Measuring Model Biases in the Absence of Ground Truth

Anonymous

Abstract

Recent advances in computer vision have led to the development of image classification models that can predict tens of thousands of object classes. Training these models can require millions of examples, leading to a demand of potentially billions of annotations. In practice, however, images are typically sparsely annotated, which can lead to problematic biases in the distribution of ground truth labels that are collected. This potential for annotation bias may then limit the utility of ground truth-dependent fairness metrics (e.g., Equalized Odds).

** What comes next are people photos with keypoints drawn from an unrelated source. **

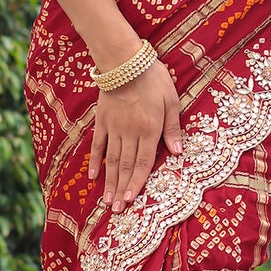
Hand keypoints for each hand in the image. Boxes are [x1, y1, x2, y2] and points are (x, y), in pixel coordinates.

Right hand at [87, 60, 183, 213]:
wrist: (124, 59)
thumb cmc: (153, 78)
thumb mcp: (171, 100)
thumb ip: (173, 127)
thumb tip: (177, 152)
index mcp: (149, 129)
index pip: (143, 163)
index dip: (137, 183)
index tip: (131, 201)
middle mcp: (130, 132)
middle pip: (126, 166)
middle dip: (121, 190)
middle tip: (116, 211)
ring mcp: (114, 127)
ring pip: (111, 160)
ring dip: (109, 182)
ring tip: (106, 201)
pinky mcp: (102, 120)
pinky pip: (98, 144)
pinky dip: (95, 161)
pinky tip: (93, 176)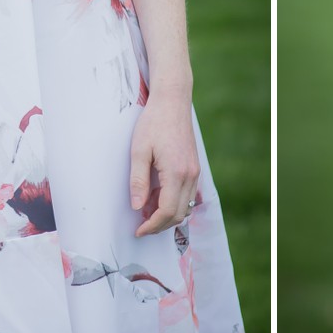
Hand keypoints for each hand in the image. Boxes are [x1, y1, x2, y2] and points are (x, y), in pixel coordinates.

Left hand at [129, 93, 199, 237]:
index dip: (152, 226)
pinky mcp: (194, 168)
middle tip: (140, 225)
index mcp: (177, 173)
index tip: (138, 230)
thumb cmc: (153, 123)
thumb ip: (138, 181)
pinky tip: (157, 196)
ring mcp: (195, 172)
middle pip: (179, 214)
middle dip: (160, 225)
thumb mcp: (139, 151)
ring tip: (146, 210)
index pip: (167, 211)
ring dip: (167, 214)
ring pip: (185, 206)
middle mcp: (190, 175)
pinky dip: (174, 202)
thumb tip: (137, 207)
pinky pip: (187, 195)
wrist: (172, 102)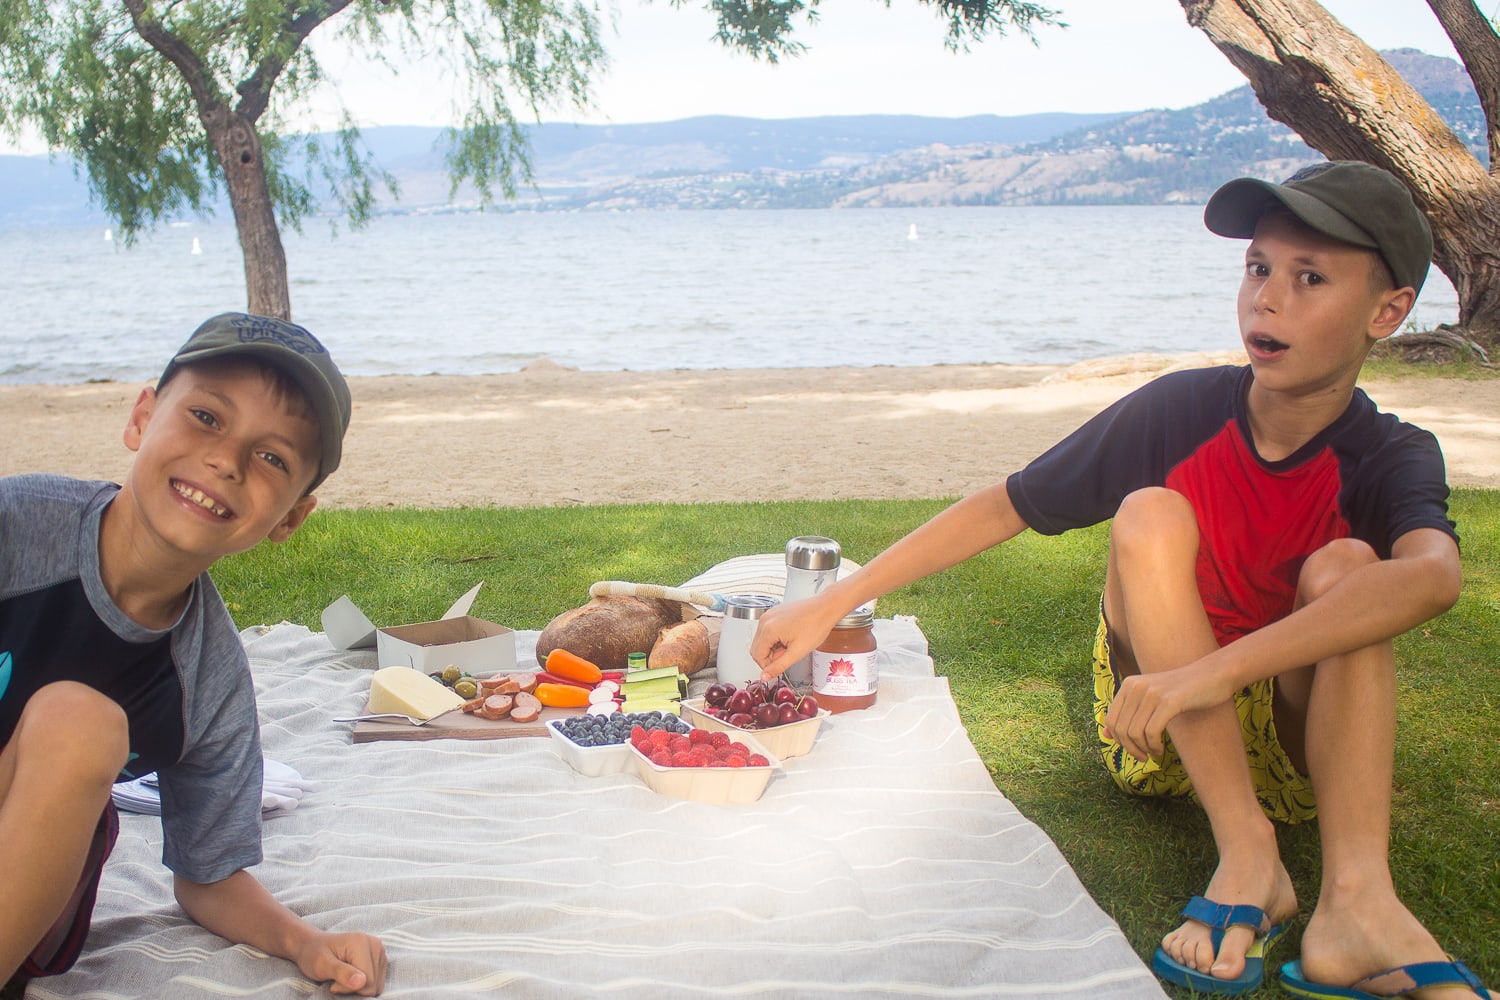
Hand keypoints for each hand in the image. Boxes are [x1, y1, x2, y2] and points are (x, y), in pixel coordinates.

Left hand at [295, 930, 387, 995]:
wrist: (313, 945)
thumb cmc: (314, 955)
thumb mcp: (321, 965)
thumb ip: (341, 973)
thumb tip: (362, 982)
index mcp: (362, 943)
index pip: (367, 981)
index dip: (348, 988)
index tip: (333, 984)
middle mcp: (375, 944)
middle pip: (373, 983)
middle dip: (354, 987)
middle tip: (337, 980)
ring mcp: (379, 950)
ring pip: (377, 984)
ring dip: (359, 986)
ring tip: (343, 977)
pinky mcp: (380, 958)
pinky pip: (377, 981)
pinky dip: (364, 984)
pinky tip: (352, 976)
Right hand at [750, 596, 840, 679]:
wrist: (825, 608)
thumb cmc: (816, 626)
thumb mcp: (797, 652)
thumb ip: (778, 666)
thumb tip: (765, 676)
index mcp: (769, 629)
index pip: (757, 656)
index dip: (768, 665)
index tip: (780, 666)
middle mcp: (765, 620)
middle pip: (757, 648)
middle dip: (770, 656)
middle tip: (787, 655)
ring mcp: (769, 615)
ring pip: (762, 640)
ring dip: (773, 647)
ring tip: (790, 645)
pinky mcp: (774, 613)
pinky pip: (767, 630)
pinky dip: (775, 638)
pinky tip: (789, 637)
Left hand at [1102, 664, 1230, 761]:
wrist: (1213, 676)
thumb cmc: (1182, 692)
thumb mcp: (1151, 699)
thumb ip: (1128, 714)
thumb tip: (1105, 735)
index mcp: (1129, 684)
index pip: (1111, 721)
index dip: (1119, 741)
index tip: (1133, 749)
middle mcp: (1136, 686)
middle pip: (1121, 729)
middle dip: (1130, 749)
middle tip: (1143, 757)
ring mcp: (1152, 693)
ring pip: (1134, 733)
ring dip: (1143, 750)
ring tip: (1154, 753)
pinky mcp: (1169, 701)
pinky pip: (1151, 732)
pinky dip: (1153, 746)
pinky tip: (1160, 750)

To circumvent this problem, in this work we introduce a new framing to the measurement of fairness and bias that does not rely on ground truth labels. Instead, we treat the model predictions for a given image as a set of labels, analogous to a “bag of words”approach used in Natural Language Processing (NLP) [Jurafsky2009]. This allows us to explore different association metrics between prediction sets in order to detect patterns of bias and automatically surface potential stereotypes that the model has learned. We apply this approach to examine the relationship between sensitive labels (in our case, gendered labels like “man” and “woman”) and all other labels in the Open Images Dataset (OID). We demonstrate how the statistical properties (especially normalization) of the different association metrics can lead to different sets of labels detected for “gender bias”. We conclude by demonstrating that pointwise mutual information normalized by joint probability (nPMI) is able to detect many labels with significant gender bias, while remaining relatively insensitive to marginal label frequency. This metric can therefore be useful to understand how model predictions are associated in an image dataset without the need for expensive ground truth labelling. Finally, we announce an open-sourced nPMI visualization tool using TensorBoard.